To be honest, my teeth were never much of a big deal before. Ever since the arrival of my adult teeth, there’d always been a big gap at the front. The gaps and slightly forward facing front teeth were put down to my thumb sucking as a child and after feeling a bit self conscious in my early years I decided that the best course of action was just to learn to love them. I laughed about them a lot and took great pleasure in pulling goofy faces and doing party tricks by sticking things in between them. In the end, I kind of came to like the old muckers.
At 14, I was referred to the local orthodontist by my dentist. A consultation and other conversations passed by and my mum and dad explained that this was the best time to do something about my teeth. My best friend, who was also starting her own orthodontic treatment had already got underway. It was the perfect time. Looking back, they were probably right. (Sorry mum!)
Unfortunately, these appointments took place during my heavy metal, days spent in dark bedrooms listening to Pearl Jam (they’re still great), baggy jeans and general teenage rebellion phase. It didn’t take long until I went off the idea. I didn’t want teeth like everyone else. Besides, I had a boyfriend, didn’t want to be a metal mouth and what about those elastic bands?
On the day of mould taking, I was in full rebellion mode. I lay on the dentist chair staring up at a polystyrene head in the orthodontic surgery. It stared back at me with a weirdly over-sized set of metal glued to its mouth. It was then, to my parents and the orthodontist’s dismay that I sprang up out of the chair and announced that I didn’t want braces ANYMORE. I didn’t care about my gaps and never would.
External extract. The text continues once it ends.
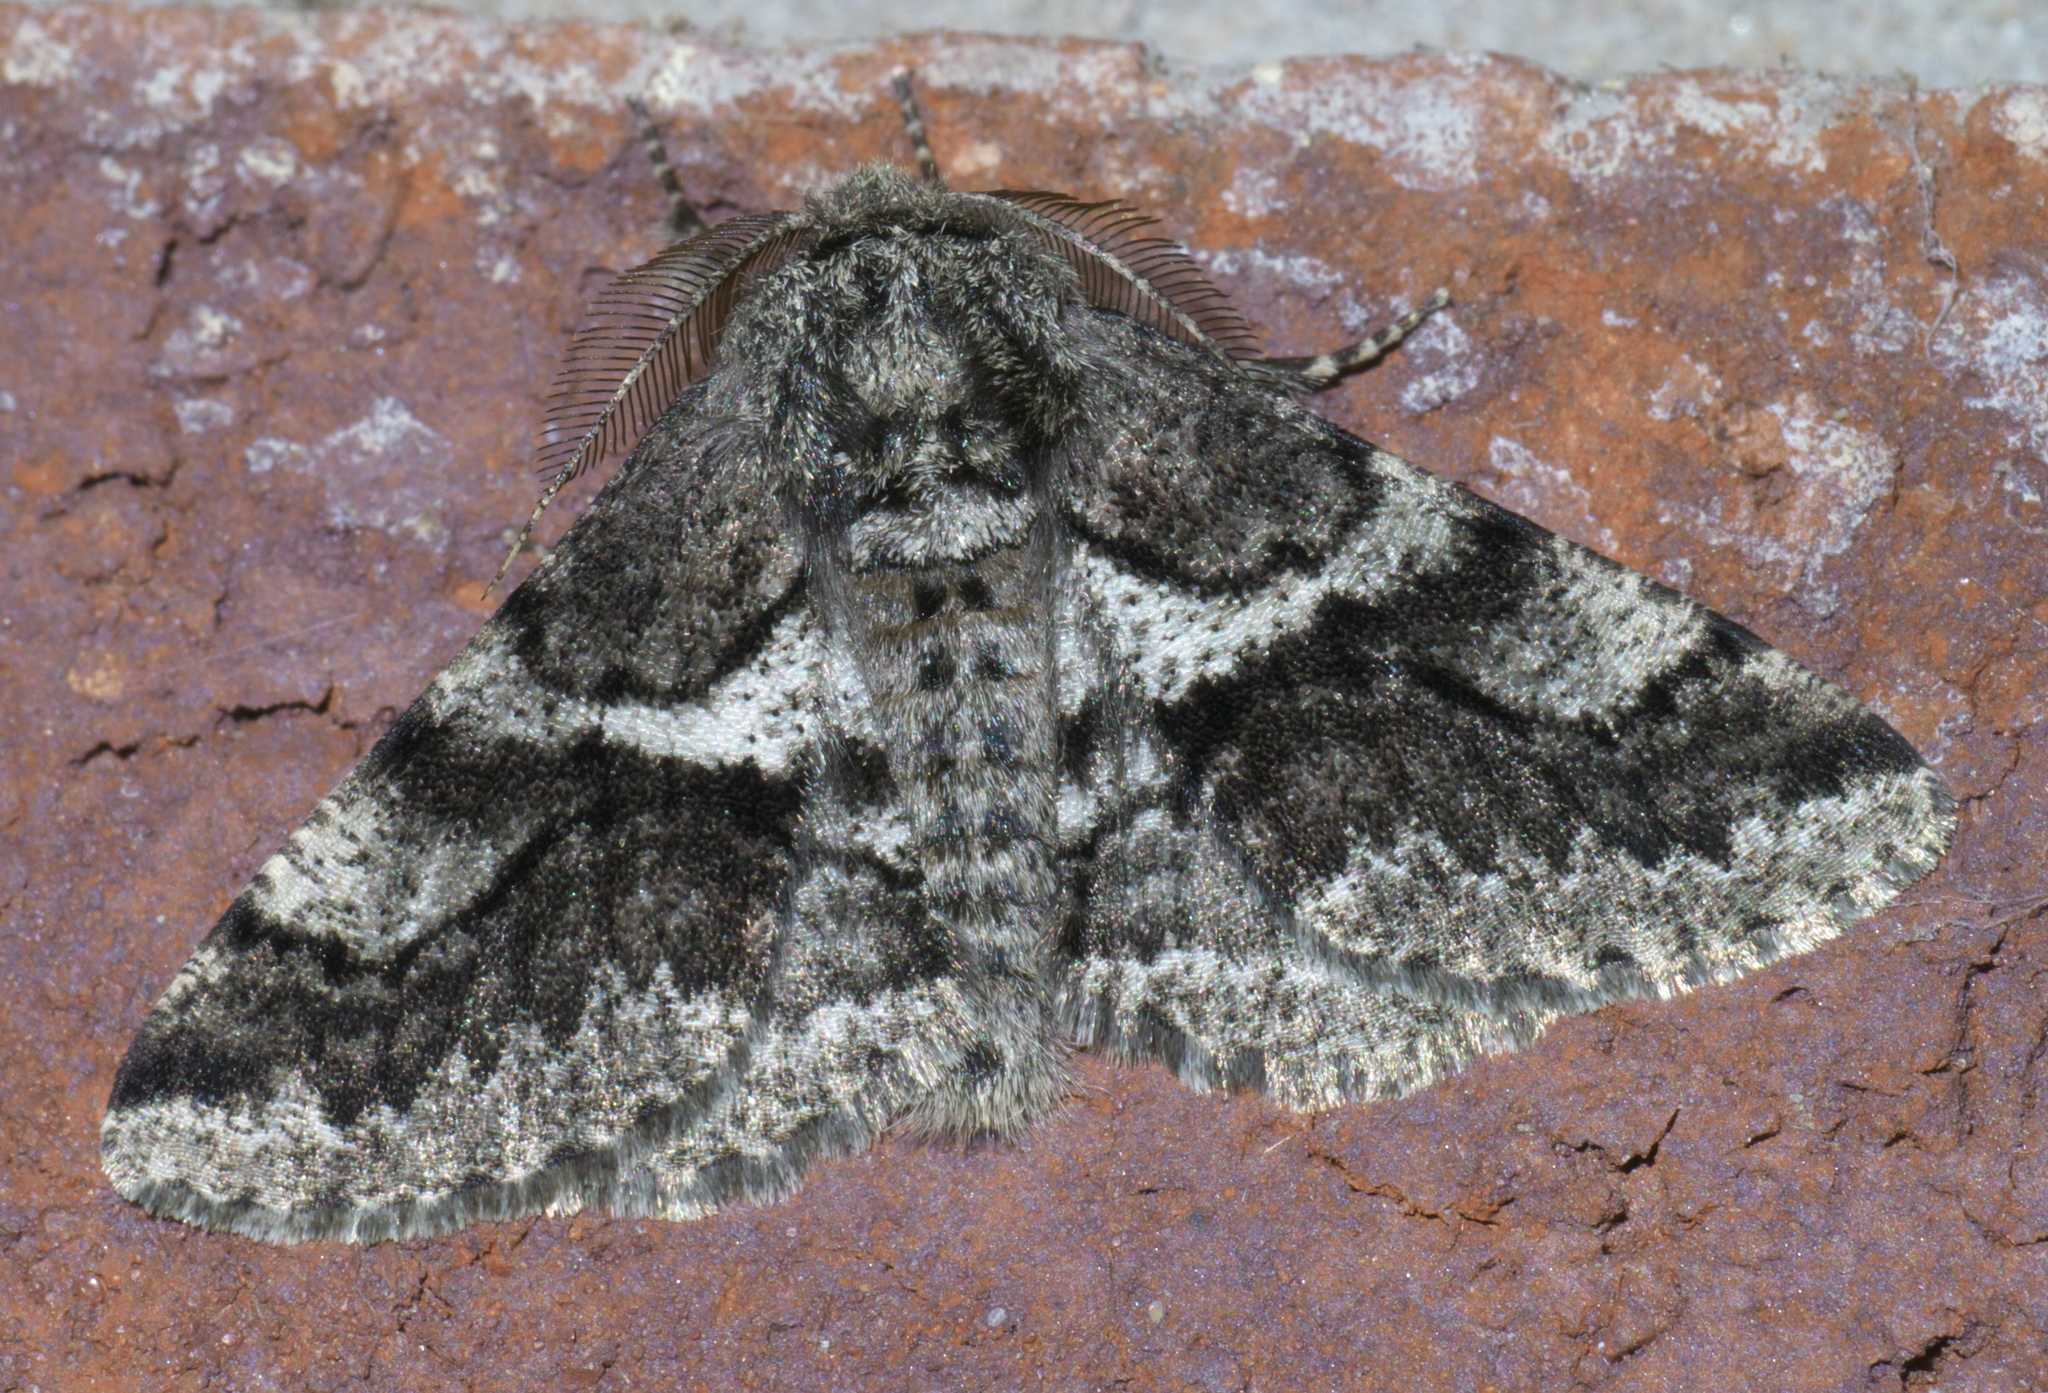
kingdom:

That little tale happened over 14 years ago. So why did I decide to come back to braces? In short, I had a wisdom tooth removed last year and since then I started to notice that my teeth were moving and gaps have now appeared on either side of my two front teeth. The other reason is that a few years back, I started to take my musical hobby as a singer and songwriter a bit more seriously. I recorded an EP and started to gig. Every time a photo was taken, all I could see was… the teeth! Oh how my mum and dad were right. After some thought, I decided to settle that niggling anxiety once and for all and give braces another go.